Experimental test case

By substituting the experimental values into Eqs. 1, 12, the number of cells and decays in the experimental case can be established and the ratio between the two numbers used to test the model. f_occ = 0.74 is the fraction of occupancy for a hexagonal lattice, R_T = 0.62 cm and R_c = 7.5 μm are the radii of the tumor and cell, respectively. The total number of cells in a 1 g solid tumor is then ∼4.18 × 10⁸ cells.

For the total number of ¹³¹I decays, T_1/2 is the effective half-life of ¹³¹I in the tumor, estimated to be 6.33 days, based on a physical half-life of 8.02 days and an assumed biological clearance rate of 30 days. The total number of decays was ∼4.38 × 10¹¹ per unit (37 MBq) of activity, for a ratio of decays to cells (N_r) of 1050.

Using the model described above, the absorbed dose, surviving fraction, and TCP values for a 1 g lymphoma tumor treated with 37, 63, and 111 MBq of ¹³¹I-FIAU are calculated; the results are given in Table TABLE V.. These compare favorably with the published results, which show initial shrinkage followed by a period of renewed growth for the 37 MBq treatment, shrinkage followed by a nonzero stable tumor size for 63 MBq of injected activity, and complete tumor control when treated with 111 MBq.

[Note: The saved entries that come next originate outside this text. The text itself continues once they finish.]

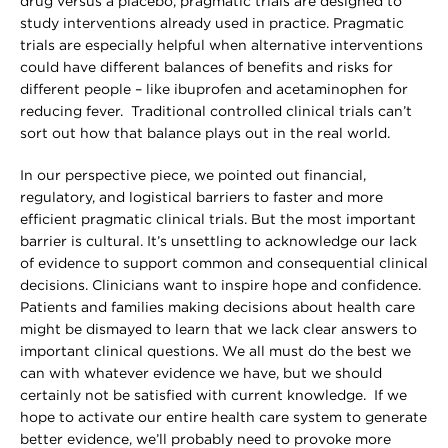
drug versus a placebo, pragmatic trials are designed to
study interventions already used in practice. Pragmatic
trials are especially helpful when alternative interventions
could have different balances of benefits and risks for
different people – like ibuprofen and acetaminophen for
reducing fever. Traditional controlled clinical trials can’t
sort out how that balance plays out in the real world.
In our perspective piece, we pointed out financial,
regulatory, and logistical barriers to faster and more
efficient pragmatic clinical trials. But the most important
barrier is cultural. It’s unsettling to acknowledge our lack
of evidence to support common and consequential clinical
decisions. Clinicians want to inspire hope and confidence.
Patients and families making decisions about health care
might be dismayed to learn that we lack clear answers to
important clinical questions. We all must do the best we
can with whatever evidence we have, but we should
certainly not be satisfied with current knowledge. If we
hope to activate our entire health care system to generate
better evidence, we’ll probably need to provoke more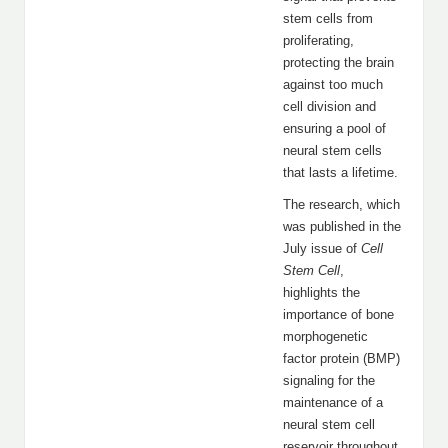
stem cells from
proliferating,
protecting the brain
against too much
cell division and
ensuring a pool of
neural stem cells
that lasts a lifetime.
The research, which
was published in the
July issue of
Cell
Stem Cell
,
highlights the
importance of bone
morphogenetic
factor protein (BMP)
signaling for the
maintenance of a
neural stem cell
reservoir throughout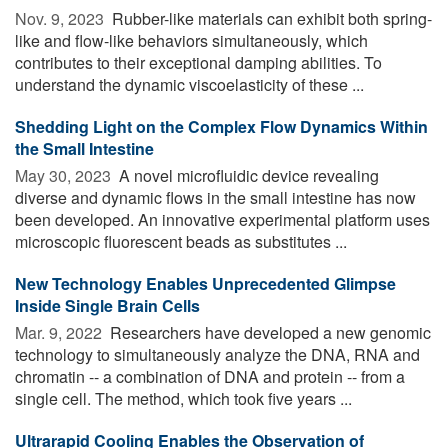
Nov. 9, 2023 
Rubber-like materials can exhibit both spring-
like and flow-like behaviors simultaneously, which
contributes to their exceptional damping abilities. To
understand the dynamic viscoelasticity of these ...
Shedding Light on the Complex Flow Dynamics Within
the Small Intestine
May 30, 2023 
A novel microfluidic device revealing
diverse and dynamic flows in the small intestine has now
been developed. An innovative experimental platform uses
microscopic fluorescent beads as substitutes ...
New Technology Enables Unprecedented Glimpse
Inside Single Brain Cells
Mar. 9, 2022 
Researchers have developed a new genomic
technology to simultaneously analyze the DNA, RNA and
chromatin -- a combination of DNA and protein -- from a
single cell. The method, which took five years ...
Ultrarapid Cooling Enables the Observation of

No toxicities in the mice were observed, also consistent with dosimetric calculations performed for the normal organs from biodistribution data (results not shown).

Table 5.

Modeled dosimetric results for a 1 g lymphoma model using the experimental parameters and activities (Ref. ³¹).

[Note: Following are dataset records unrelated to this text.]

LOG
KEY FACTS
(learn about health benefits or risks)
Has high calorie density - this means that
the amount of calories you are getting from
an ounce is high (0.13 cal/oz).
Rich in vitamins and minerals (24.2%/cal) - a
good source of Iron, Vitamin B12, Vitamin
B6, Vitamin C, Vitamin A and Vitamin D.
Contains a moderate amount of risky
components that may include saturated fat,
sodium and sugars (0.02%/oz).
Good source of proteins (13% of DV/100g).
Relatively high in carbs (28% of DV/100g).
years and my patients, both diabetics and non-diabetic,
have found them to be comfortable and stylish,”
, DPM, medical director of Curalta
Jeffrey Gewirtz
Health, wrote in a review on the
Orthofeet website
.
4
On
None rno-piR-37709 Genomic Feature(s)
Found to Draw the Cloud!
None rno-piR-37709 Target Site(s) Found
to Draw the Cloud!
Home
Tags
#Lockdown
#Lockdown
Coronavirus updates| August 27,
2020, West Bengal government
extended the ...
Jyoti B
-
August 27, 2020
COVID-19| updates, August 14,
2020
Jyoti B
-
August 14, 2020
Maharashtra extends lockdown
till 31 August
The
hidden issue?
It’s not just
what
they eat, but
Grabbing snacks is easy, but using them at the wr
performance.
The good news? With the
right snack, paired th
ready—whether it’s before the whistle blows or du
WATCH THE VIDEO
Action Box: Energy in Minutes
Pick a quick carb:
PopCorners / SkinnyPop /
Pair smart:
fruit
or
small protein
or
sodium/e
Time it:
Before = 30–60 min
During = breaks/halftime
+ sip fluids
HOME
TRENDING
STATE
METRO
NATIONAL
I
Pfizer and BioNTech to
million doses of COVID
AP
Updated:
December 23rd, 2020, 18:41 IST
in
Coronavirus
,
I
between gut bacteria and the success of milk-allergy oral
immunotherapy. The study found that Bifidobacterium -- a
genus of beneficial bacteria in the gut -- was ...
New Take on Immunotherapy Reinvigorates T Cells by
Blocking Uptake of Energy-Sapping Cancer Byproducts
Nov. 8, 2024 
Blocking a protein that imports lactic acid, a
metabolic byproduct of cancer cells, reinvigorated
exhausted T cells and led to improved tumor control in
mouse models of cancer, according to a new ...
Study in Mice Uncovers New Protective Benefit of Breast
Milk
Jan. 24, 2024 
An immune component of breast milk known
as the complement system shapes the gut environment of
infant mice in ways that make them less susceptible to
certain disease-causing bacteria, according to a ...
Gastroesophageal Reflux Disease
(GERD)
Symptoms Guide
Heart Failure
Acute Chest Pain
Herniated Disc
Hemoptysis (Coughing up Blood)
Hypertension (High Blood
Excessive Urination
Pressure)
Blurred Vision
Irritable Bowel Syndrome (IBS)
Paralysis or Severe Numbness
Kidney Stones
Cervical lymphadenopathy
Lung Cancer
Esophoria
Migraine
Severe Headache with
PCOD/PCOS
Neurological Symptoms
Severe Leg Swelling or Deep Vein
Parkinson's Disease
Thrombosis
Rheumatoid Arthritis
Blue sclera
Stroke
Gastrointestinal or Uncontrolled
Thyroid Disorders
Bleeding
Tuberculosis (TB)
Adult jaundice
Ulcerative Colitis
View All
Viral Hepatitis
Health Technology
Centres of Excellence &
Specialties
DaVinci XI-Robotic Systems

Activity (MBq)	AD (Gy)	SF (%)	EUD (Gy)	TCP (%)
37	11.8	9.98e-4	11.2	0
63	20.1	3.14e-9	17.8	98.7
111	35.4	6.64e-24	29.6	100

DISCUSSION

The TCP as an important dosimetric end point criterion, arguably the most important criterion, has been extensively discussed,^{2, 7, 13, 37, 38, 39, 40} mostly theoretically, including more recently by Bouchat et al.⁴¹ who introduce the concept of SCP or shell control probability as a radial dependent TCP. Traditionally, Monte Carlo models are made based on S-values decomposed into self-dose and cross-dose terms.^{4, 6, 9, 11, 12, 13, 42} However, as previously mentioned, the relatively low (10–1000) number of events per cell (N_r), typical of therapeutic regimens, would reduce the value of such average-value approaches in determining TCP since each individual cell’s absorbed dose can significantly impact the dosimetric results and a substantial amount of fluctuation in the individual cell absorbed doses can be expected. Spaic et al.³ did indeed use the Monte Carlo “FOTELP” in a model with individual tumor cells and varying parameters (density, active cells) and calculated DVHs but with a maximum of 1000 cells. The model proposed here, by adding a statistical fluctuation, provides a more realistic distribution of cellular absorbed doses and therefore of TCP, while maintaining the advantage of shorter simulations, since it is only necessary to simulate a number of events which provides stable average absorbed dose per bin values in the simple spheres. The comparisons with the explicitly cellular models validate this approach.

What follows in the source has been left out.